WARSAW, Poland (CNS): A German cardinal said his country will not achieve full reconciliation with neighbouring Poland until both nations recognise the grievances of millions of civilians who lost everything in deportations during and after World War II.
“We should remember the present generation doesn’t carry the blame for these events, but bears responsibility for them,” Berlin Cardinal Georg Sterzinsky said.
“The challenge of approaching others without prejudice and working for a united Europe will not be met until Poles expelled from their pre-war eastern territories are understood in Germany, as are the reasons why Germans were expelled from lands now belonging to Poland.

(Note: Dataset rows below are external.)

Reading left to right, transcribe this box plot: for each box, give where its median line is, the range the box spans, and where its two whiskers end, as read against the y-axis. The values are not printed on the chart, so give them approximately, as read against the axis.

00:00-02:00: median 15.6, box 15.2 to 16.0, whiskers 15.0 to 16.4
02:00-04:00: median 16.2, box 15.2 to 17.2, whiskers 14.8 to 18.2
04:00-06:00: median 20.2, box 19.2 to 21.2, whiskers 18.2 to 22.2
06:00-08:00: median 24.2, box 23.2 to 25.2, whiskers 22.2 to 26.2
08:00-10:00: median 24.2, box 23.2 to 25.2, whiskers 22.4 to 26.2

This is causing many unnecessary misunderstandings and conflicts,” he told the Polish Catholic news agency KAI on August 30.
The same day, Polish and German bishops celebrated a Mass in Berlin to commemorate the September 1, 1939, German attack on Poland that began World War II.

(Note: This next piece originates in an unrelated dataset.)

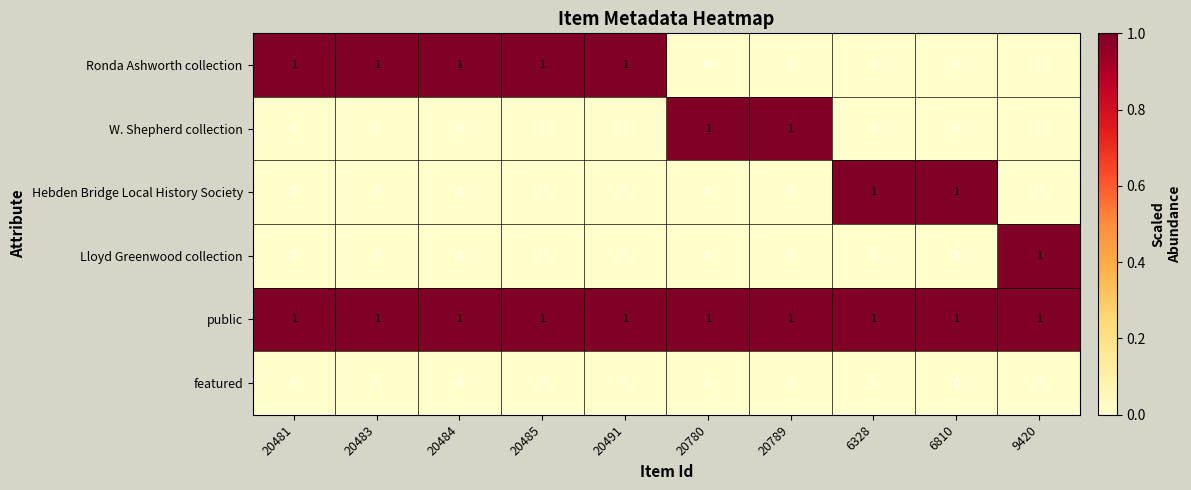

The Ronda Ashworth collection series shows 1 at 20484. True or false?

True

Church leaders from both countries called for mutual forgiveness and reconciliation at the Mass at St Hedwig Cathedral.
Cardinal Sterzinsky told KAI that in 1946 his family was expelled from Warmia, in what is now Poland, adding that he had been warned by his mother that “love of enemies” was the “hardest obligation for a Christian”.
The German army invasion of western and northern Poland began a six-year occupation that cost Poland a third of its national wealth and a fifth of its population, including 90 per cent of its Jewish minority.
Polish politicians reacted angrily when Germany’s governing Christian Democrat Union called for expelled Germans to have a “right to a homeland” during its campaign for elections to the European Parliament in June.
However, in an August 22 speech in Berlin, German Chancellor Angela Merkel said the expulsions were a “direct consequence” of Nazi crimes and warned against “falsifying history”.